▸ DOCUMENT:
start
In the Summer of 2006, I participated in two multi-day river trips. The first, from July 19 to 24, was through Desolation and Gray Canyons of the Green River in Utah. These are wilderness canyons ending just north of the town of Green River. The second trip was down the Lower Stikine River in northern British Columbia. We launched from Telegraph Creek on August 4 and arrived in Wrangell, Alaska on August 12. On August 14, we returned to our cars at Telegraph Creek by jet boat.

The trips presented a strong contrast. The Green River flows through desert redrock country with low vegetation, very silty water, and a dry, hot climate. The temperatures were near 100 F during our trip, which was made bearable by the option of swimming at nearly any time. The river was running 1800 to 2400 cfs and has rapids of of about class 3 at that level. The Stikine is a huge river running through a wilderness of rainforest, mountains, and glaciers as it penetrates the BC/Alaska coast range, a part of the world from which the ice age has not fully retreated. It has little in the way of rapids, but with a current that runs at 6+ mph for almost the whole distance and a flow of 80,000 to 100,000 cfs near the mouth when we were there, it is a big, pushy river whose whirlpools and crosscurrents require serious attention. Capsizes by canoes do happen, especially in the higher water such as existed the week or two before our trip when the flow was almost 200,000 cfs - as big as the Columbia at the time. The weather varied from near room temperature and partially clear to cool and rainy with the latter prevalent near the coast. The usual bane of northern trips, bugs, were mostly absent. In fact, there were nearly as many on the Green.

The participants in the Desolation Canyon trip were Kerry Luttrell, Ron Thomas, Janet Brook, Pete, Jen, and Phil Whiteis, and myself (Craig Walker). All are from Socorro, NM, except Kerry who is from Nanaimo, BC. For the Stikine, we had Kerry, his wife Sharon, and Ron Bollans from Nanaimo plus myself. Ron Thomas was supposed to go, but was unable to because of a flooding situation at his house near Socorro. The rains had come with a vengence after nearly no precipitation since October. On the Green river, we used rafts - one self-bailer and two catarafts. On the Stikine, Ron and I used the larger cataraft while the Luttrells used a canoe. For some of us, these trips were the first experience rowing a raft, although we all had experience with canoes and kayaks in whitewater and with long wilderness trips.

These trips involved considerable time on associated logistics. There were 2 days of driving before launching on the Green (plus Kerry flying from Canada). Then my car got left in Salt Lake City for a few days while I returned to work. After flying back to Salt Lake, it was a 2 day drive to my sister's place near Calgary and most of 3 days to get from there to Telegraph Creek, including meeting the others and shopping for the trip in Prince George. Afterwards, I took 10 days to get home, including a day layover at the Luttrell's cabin at Deka Lake and an overnight canoe at Waterton Lakes with my sister. There are a minimum of about 5 days of driving to get between Socorro and Telegraph Creek, which is close to the Yukon.
end
▸ RAW DATA:
start
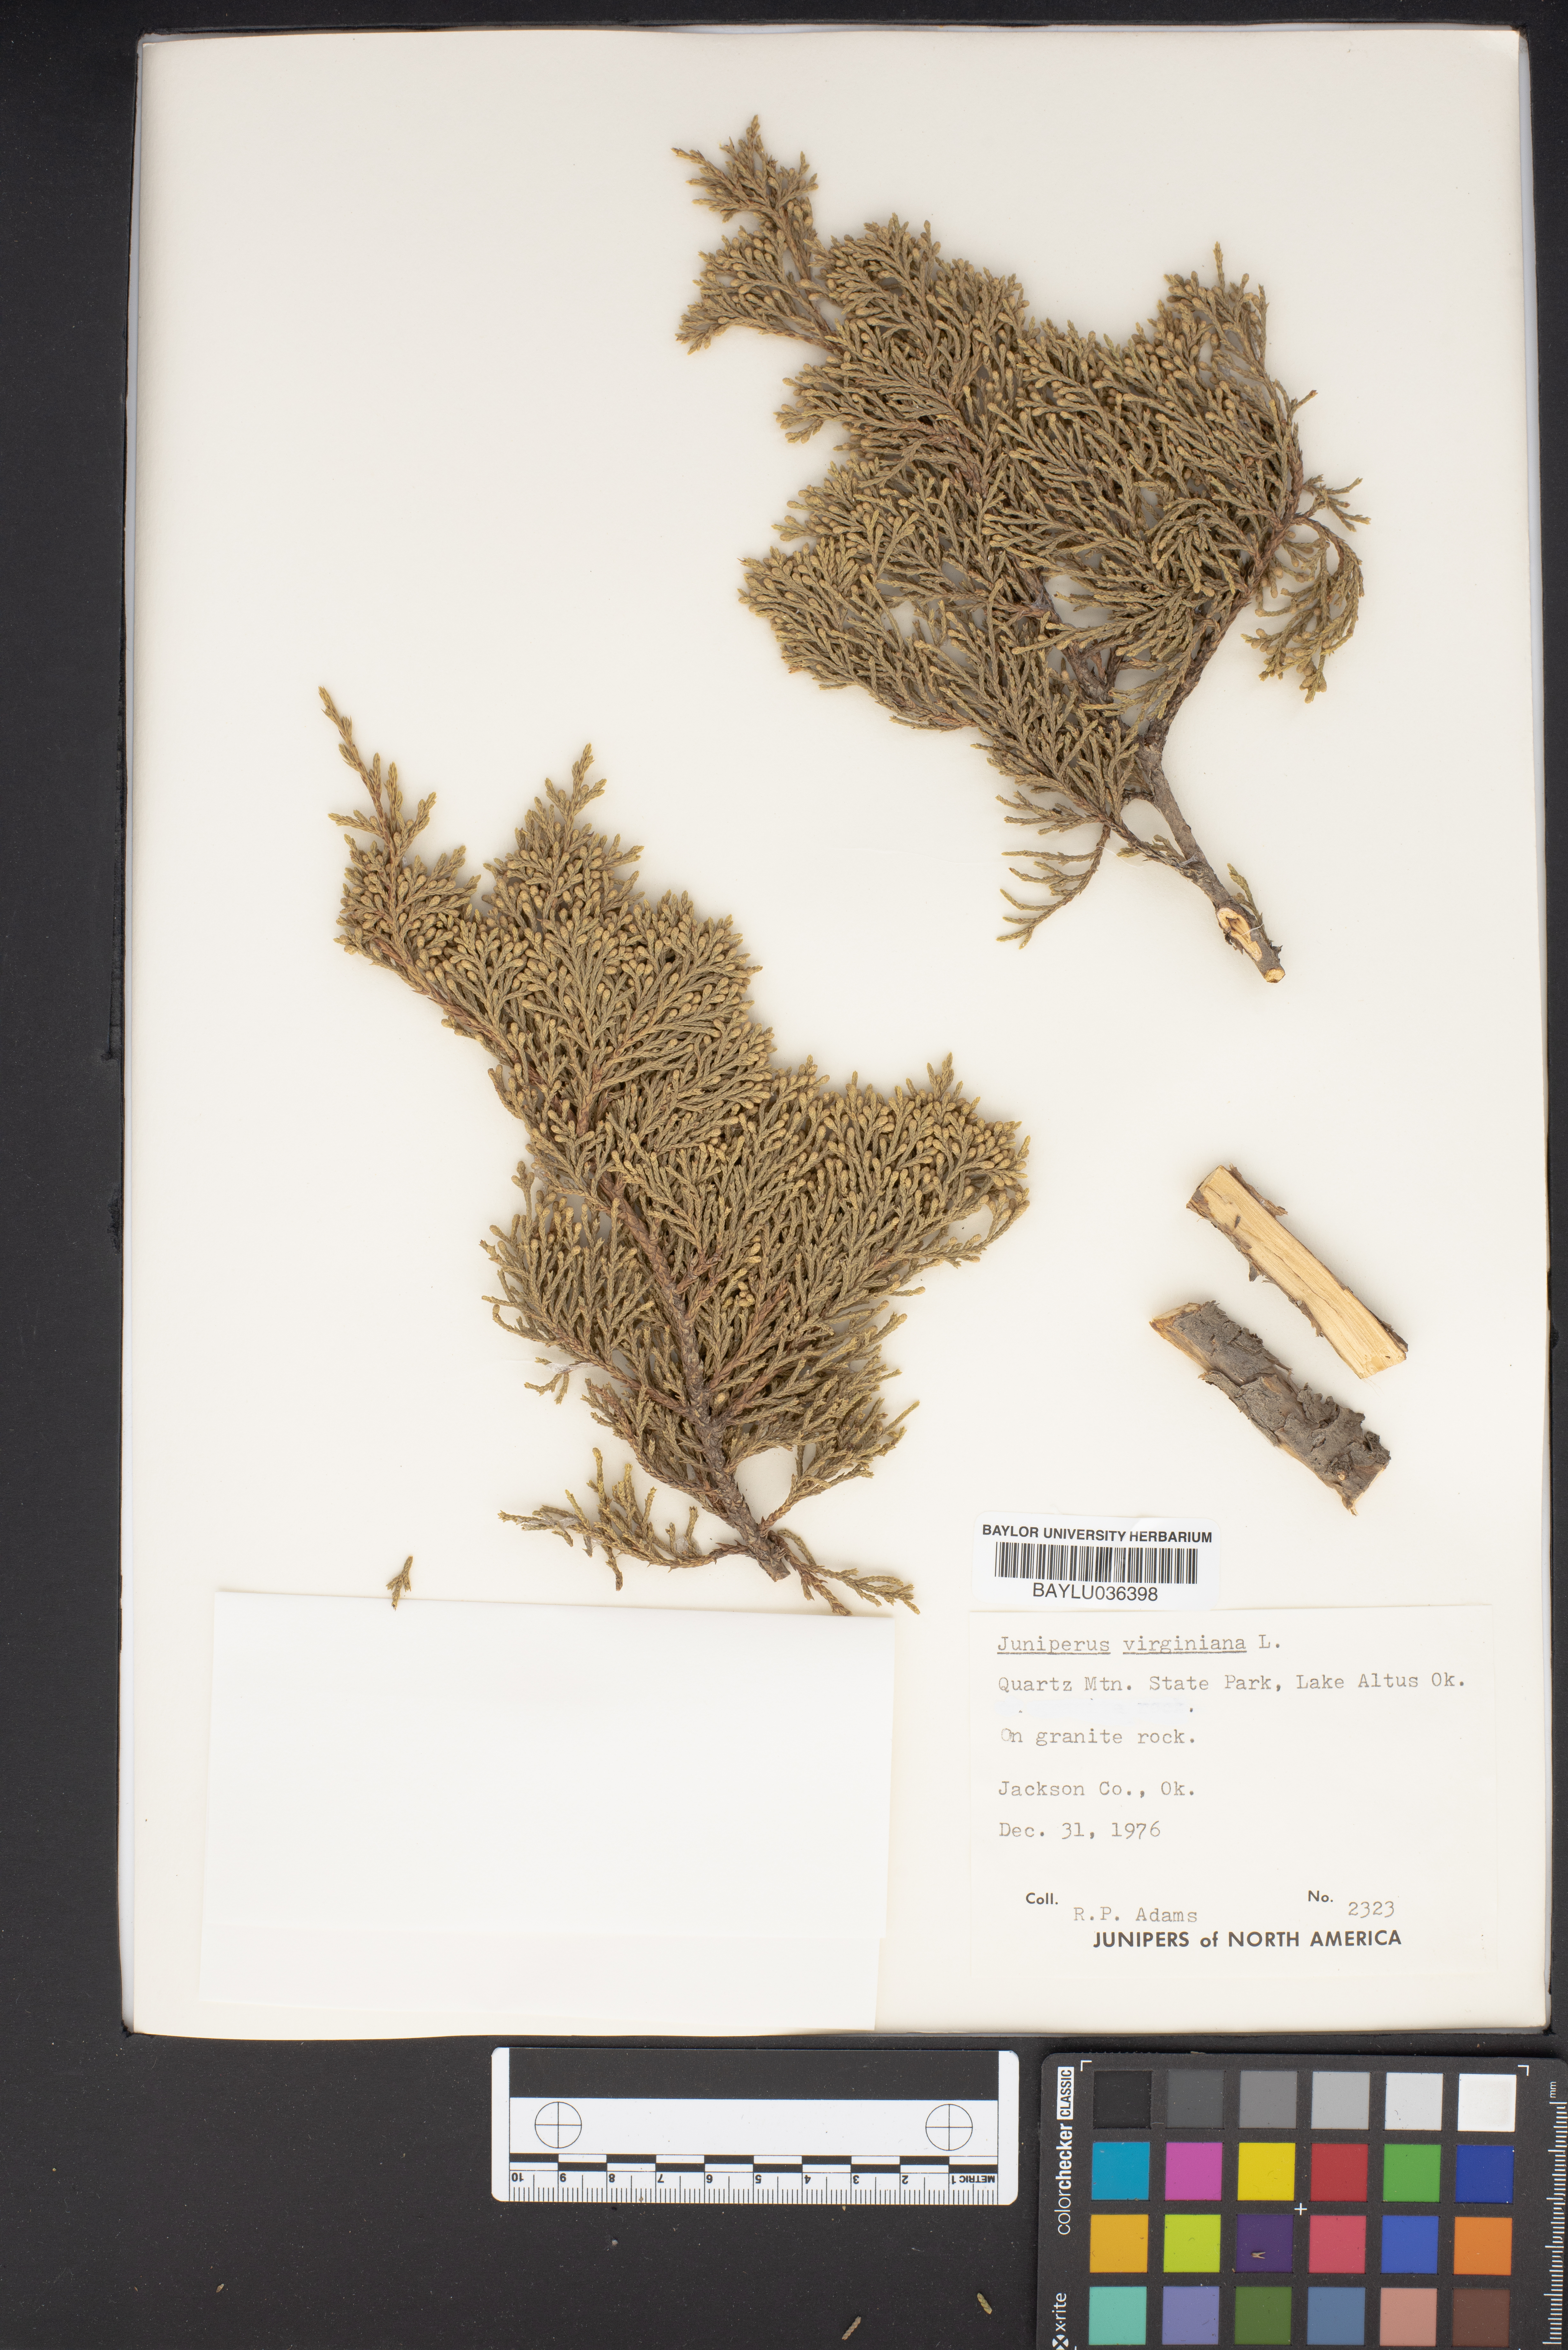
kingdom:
end
▸ WHAT TO WORK ON:
1. In the river trip account, what kind of boat did the Luttrells use on the Stikine?
2. Duplicate the river trip account from "These trips involved" to "to the Yukon.".
The listing is material separate from the river trip account.

▸ WRITTEN ANSWERS:
1. A canoe.

2.
These trips involved considerable time on associated logistics. There were 2 days of driving before launching on the Green (plus Kerry flying from Canada). Then my car got left in Salt Lake City for a few days while I returned to work. After flying back to Salt Lake, it was a 2 day drive to my sister's place near Calgary and most of 3 days to get from there to Telegraph Creek, including meeting the others and shopping for the trip in Prince George. Afterwards, I took 10 days to get home, including a day layover at the Luttrell's cabin at Deka Lake and an overnight canoe at Waterton Lakes with my sister. There are a minimum of about 5 days of driving to get between Socorro and Telegraph Creek, which is close to the Yukon.